Step Two ~ The Kjrsos Wakening Practice
The Gift of Sleep
This is the part many of you will resist. The part where you tell me all the reasons this can't work in your life. And I understand. I do. But hear me out, because without this, what can come next simply can't happen.
You need to go to sleep when your body tells you it is time, and wake up when your body says it is done.
No alarm clock.
I know. I can already hear you. You have work, you have kids, you have a train to catch at 6:47. And I'm not asking you to abandon your life. But I am asking you to find the nights — and the mornings after — where this is possible. A weekend. A holiday. A stretch of days you carve out for this.
Because here is what the alarm clock does to us. It doesn't just wake us up. It teaches us to wake up braced. The body learns to anticipate the interruption, and so it begins to surface from sleep already tense, already oriented toward the day's demands. The gentle drift that we need — that place between sleep and waking where the mind is still soft and open — that place gets obliterated. Not by the alarm itself, but by the anticipation of the alarm that lives in us even as we sleep.
What we need instead is this: a body that has slept until it is finished sleeping. A mind that surfaces slowly, like something rising from deep water, not yet sure if it wants to break the surface or sink back down once again. A morning where there is nowhere to be and nothing to do except lie there.
This is not laziness. This is not indulgence. This is the essential condition for everything that follows.

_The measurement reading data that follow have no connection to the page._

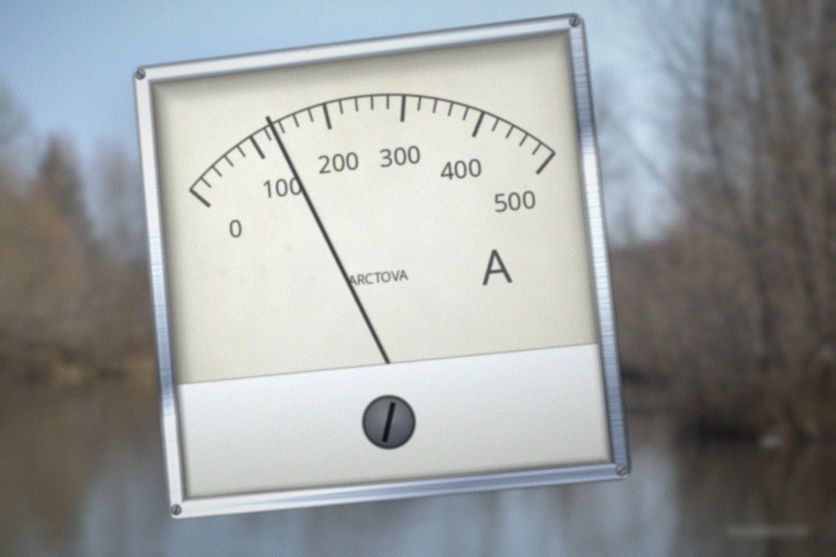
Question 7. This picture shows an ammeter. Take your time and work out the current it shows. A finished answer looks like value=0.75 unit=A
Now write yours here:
value=130 unit=A
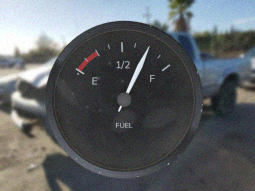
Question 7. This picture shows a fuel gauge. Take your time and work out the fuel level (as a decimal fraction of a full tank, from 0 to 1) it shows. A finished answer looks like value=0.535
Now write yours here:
value=0.75
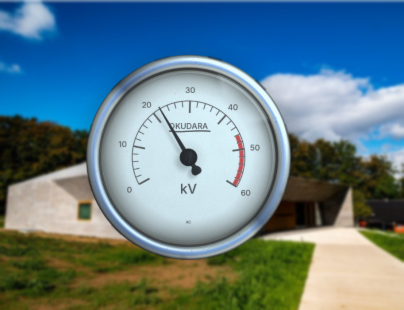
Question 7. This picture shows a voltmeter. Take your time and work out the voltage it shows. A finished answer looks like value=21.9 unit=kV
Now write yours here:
value=22 unit=kV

Think about what sleep actually is. For hours, your conscious mind — that noisy, busy, endlessly categorizing part of you — finally shuts up. Your brain is not idle during sleep; it is ferociously active, sorting, connecting, cleaning, and processing. It is doing the work that your waking mind is too loud and too focused to do.

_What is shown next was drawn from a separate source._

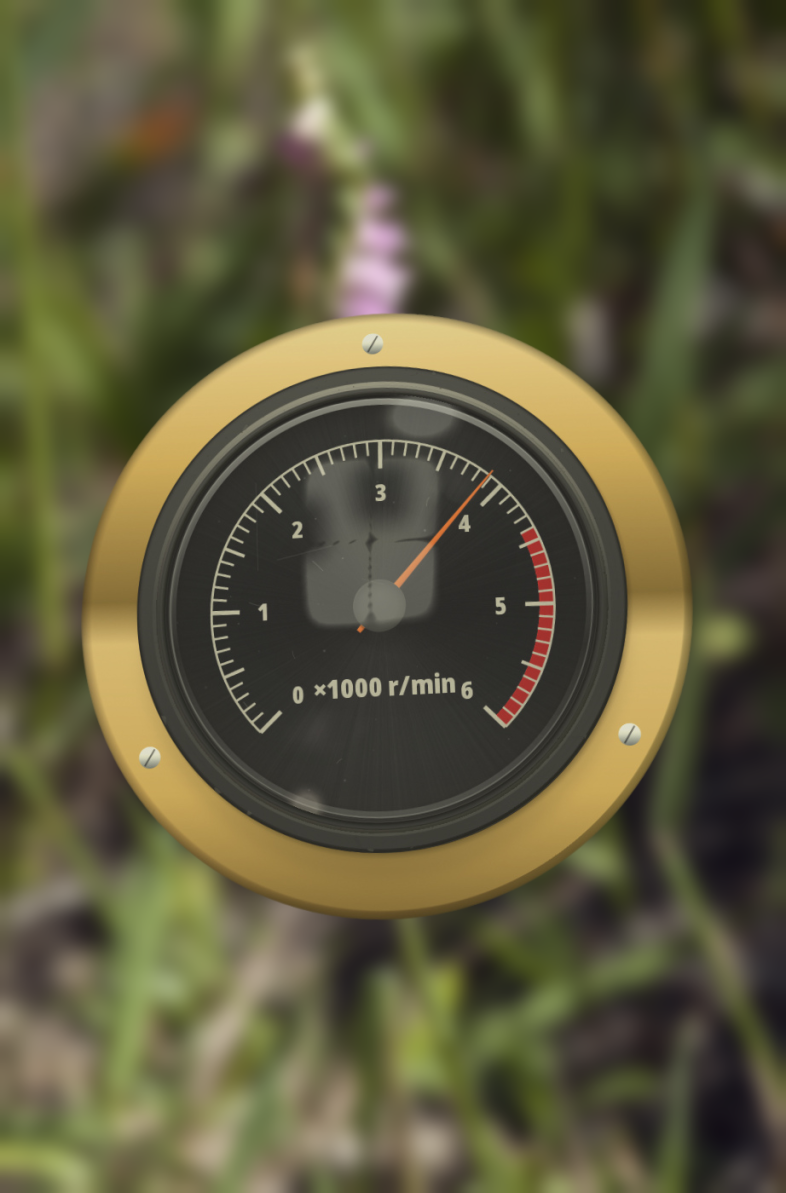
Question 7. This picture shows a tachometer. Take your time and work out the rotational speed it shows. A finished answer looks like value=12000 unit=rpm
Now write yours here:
value=3900 unit=rpm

And when sleep is finished — truly finished, not interrupted — there is a moment. A threshold where the conscious mind has not yet fully taken hold, where the subconscious is still close to the surface, still almost audible. This is the threshold we are looking for.
So be ready to be rebellious. Because what waits on the other side of that sleep, in that gentle, unhurried waking, is where this practice lives.
A moment to sit with
When did you last wake up without an alarm, with nowhere to be? What did that morning feel like? If you can't remember, let that be something to notice.
There is no rush. Come back when you are ready — tomorrow is a good word for it.